The attempt is to try and gain some semblance of what I had growing up.  I know that it’s not ever going to be the same.  I’m not an at-home Dad, though I wish I was.  I don’t have a lot of time when I get home before the kids have to get the bedtime routine going, but at least it’s that: a routine.  Dinner at the table, an hour or more together, showers, midnight snacks, brushing of teeth and then reading a bit before bed.  All of it part of a routine that helps them feel stable and cared for.

So after this last weekend, when I had to have lost 5 or 10 pounds just in pure sweat, we got a good portion of the house picked up and cleaned.  I got the kitchen cleaned.  I made sure that everything was picked up.  I have a weekend of craziness, with Abbi’s prom and the concert both girls were supposed to attend now an Abbi/Daddy night.  As much as I’m sure she is loving that we get to do this together, I know that she also was disappointed that her sister isn’t going along with us.

I know this sounds like I’m being self-effacing and complaining but I’m not.  I came to the realization that life has to be put first, everything else second.  I don’t necessarily like that, but when I get home and the hallway from the garage and the main room are clean I don’t stress out first thing in the door.  I also needed to come to terms with the fact that my selfish nature couldn’t take over when I need to just do the family duties.

Tonight was no exception.  I made the lunches, while my son asked me why I took the time to make them all if it was so much work?  But like my mother, I know I can control the nutrition and the items in the lunch boxes.  I made homemade lemon bars for the first time, realizing there’s a reason they say “DO NOT OVERCOOK” in the recipe but hoping they taste OK anyway.  Why?  Because I realize that my kids are better off with the desserts and items I cook myself, not the sugar and preservative-filled pre-made desserts in the stores.  I bought a new Sunbeam stand mixer so that I can make things quicker and easier.  My sons, if they eat the ready-made foods go nuts – bouncing off the walls, spiderman, arachnid, peel them off the ceiling crazy.

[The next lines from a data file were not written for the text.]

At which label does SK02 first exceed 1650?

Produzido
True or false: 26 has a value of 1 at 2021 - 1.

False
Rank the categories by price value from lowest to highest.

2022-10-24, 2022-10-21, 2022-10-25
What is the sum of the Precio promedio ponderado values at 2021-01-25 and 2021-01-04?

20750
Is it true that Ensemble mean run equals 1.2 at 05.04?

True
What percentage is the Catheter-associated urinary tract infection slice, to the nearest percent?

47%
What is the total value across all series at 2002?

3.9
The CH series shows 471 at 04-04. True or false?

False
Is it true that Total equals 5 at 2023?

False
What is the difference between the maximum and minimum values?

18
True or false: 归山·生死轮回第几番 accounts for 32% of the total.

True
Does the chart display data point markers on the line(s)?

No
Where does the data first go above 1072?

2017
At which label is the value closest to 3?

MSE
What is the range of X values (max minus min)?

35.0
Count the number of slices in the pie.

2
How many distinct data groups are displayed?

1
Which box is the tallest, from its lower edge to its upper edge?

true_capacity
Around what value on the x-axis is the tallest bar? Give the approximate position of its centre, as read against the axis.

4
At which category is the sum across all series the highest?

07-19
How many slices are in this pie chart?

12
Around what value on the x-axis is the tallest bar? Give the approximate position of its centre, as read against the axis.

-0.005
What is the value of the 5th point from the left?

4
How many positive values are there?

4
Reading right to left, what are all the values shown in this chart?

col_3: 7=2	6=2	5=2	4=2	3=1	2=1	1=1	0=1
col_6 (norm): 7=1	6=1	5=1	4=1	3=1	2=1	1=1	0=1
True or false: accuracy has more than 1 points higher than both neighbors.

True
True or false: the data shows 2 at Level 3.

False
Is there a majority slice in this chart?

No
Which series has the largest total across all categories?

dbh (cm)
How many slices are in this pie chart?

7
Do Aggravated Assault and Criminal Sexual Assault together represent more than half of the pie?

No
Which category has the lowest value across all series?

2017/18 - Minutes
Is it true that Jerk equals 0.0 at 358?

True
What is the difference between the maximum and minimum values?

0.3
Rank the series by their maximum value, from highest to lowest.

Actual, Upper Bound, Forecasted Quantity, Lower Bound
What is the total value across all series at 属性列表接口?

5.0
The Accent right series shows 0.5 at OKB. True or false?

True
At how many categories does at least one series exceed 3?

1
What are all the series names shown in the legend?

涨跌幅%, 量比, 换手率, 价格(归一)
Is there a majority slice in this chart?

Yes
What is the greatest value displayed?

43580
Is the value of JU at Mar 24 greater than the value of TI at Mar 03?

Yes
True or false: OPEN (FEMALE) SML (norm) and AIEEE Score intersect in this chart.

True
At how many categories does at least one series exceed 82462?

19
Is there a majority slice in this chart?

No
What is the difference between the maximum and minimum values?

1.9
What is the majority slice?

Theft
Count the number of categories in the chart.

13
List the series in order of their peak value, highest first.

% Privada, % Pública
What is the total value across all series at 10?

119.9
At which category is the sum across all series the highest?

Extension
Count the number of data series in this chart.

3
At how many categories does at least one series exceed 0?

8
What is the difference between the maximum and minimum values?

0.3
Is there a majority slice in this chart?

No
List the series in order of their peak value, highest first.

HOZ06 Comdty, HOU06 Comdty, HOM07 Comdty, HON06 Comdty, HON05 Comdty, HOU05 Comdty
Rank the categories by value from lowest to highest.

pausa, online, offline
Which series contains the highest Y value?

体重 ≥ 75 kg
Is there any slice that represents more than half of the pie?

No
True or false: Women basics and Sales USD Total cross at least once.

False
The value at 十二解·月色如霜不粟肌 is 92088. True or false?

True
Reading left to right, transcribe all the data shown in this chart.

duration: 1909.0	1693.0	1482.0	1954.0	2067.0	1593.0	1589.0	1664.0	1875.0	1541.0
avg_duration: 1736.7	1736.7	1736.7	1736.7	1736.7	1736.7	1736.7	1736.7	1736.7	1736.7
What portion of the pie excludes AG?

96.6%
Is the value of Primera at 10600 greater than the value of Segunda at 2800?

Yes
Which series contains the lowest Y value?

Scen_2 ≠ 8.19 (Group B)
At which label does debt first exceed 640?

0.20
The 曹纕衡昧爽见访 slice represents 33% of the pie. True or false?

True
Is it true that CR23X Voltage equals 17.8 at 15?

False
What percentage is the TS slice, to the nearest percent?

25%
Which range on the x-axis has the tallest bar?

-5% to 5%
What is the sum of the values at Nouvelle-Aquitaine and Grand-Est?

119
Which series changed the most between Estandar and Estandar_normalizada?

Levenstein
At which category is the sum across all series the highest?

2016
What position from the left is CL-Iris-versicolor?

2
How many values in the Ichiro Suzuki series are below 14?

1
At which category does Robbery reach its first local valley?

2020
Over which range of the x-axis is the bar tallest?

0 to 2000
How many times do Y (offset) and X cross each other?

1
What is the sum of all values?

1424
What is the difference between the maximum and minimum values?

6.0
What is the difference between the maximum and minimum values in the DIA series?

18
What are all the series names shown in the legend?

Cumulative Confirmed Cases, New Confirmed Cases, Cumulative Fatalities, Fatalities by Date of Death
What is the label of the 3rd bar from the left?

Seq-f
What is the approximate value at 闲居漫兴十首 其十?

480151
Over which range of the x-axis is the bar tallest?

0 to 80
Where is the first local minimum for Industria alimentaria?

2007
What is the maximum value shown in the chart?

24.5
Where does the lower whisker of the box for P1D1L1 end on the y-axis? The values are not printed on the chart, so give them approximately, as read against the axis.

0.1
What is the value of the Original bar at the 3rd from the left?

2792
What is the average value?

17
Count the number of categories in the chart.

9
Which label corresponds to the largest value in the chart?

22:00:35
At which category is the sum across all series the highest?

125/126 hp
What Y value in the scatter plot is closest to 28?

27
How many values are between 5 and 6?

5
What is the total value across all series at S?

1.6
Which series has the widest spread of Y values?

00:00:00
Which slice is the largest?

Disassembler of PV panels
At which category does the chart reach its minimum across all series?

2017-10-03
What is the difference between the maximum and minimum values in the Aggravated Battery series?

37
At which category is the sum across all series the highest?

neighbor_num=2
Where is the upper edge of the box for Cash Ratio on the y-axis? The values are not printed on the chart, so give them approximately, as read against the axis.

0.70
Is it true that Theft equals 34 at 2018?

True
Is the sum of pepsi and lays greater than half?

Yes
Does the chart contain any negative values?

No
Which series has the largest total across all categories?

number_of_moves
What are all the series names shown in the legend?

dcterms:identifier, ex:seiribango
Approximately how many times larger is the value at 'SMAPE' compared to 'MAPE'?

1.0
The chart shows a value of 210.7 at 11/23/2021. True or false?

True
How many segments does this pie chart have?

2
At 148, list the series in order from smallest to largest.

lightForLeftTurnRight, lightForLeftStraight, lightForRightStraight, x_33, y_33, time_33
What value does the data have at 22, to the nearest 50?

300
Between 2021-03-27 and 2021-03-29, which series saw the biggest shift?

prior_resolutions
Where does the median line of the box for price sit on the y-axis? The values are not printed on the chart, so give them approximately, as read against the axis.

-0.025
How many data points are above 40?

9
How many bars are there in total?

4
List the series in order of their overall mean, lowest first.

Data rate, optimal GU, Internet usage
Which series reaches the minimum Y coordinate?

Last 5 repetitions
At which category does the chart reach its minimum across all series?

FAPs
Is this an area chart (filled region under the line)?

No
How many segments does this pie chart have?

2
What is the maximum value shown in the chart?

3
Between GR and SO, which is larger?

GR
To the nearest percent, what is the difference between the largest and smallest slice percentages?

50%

I spent so much time just trudging through life that I wasn’t taking care of life.  Now I realize that it’s the most important thing.  The more I take care of the better off we’ll be.  We can drive to Big Tree Park.  We can take a few days off and head to San Diego or the Grand Canyon.  It seems like such a simple, easy thing, but it’s harder than you think.  When I have to take care of everything we forgot over the week on the weekend, you can’t really do more than cook and clean.

Now, though I wish all the kids were coming along, I’m going to Oakland for a concert with my daughter and spending the night overlooking Fisherman’s Wharf in San Francisco.  We’ll eat breakfast on the beach.  It could have been me and my girls, but I had to stand by my punishment and not let her come along.  It’s like the overcooked lemon bar or the homemade lunch.  It may be a high price, but paying it will have far bigger benefits later on.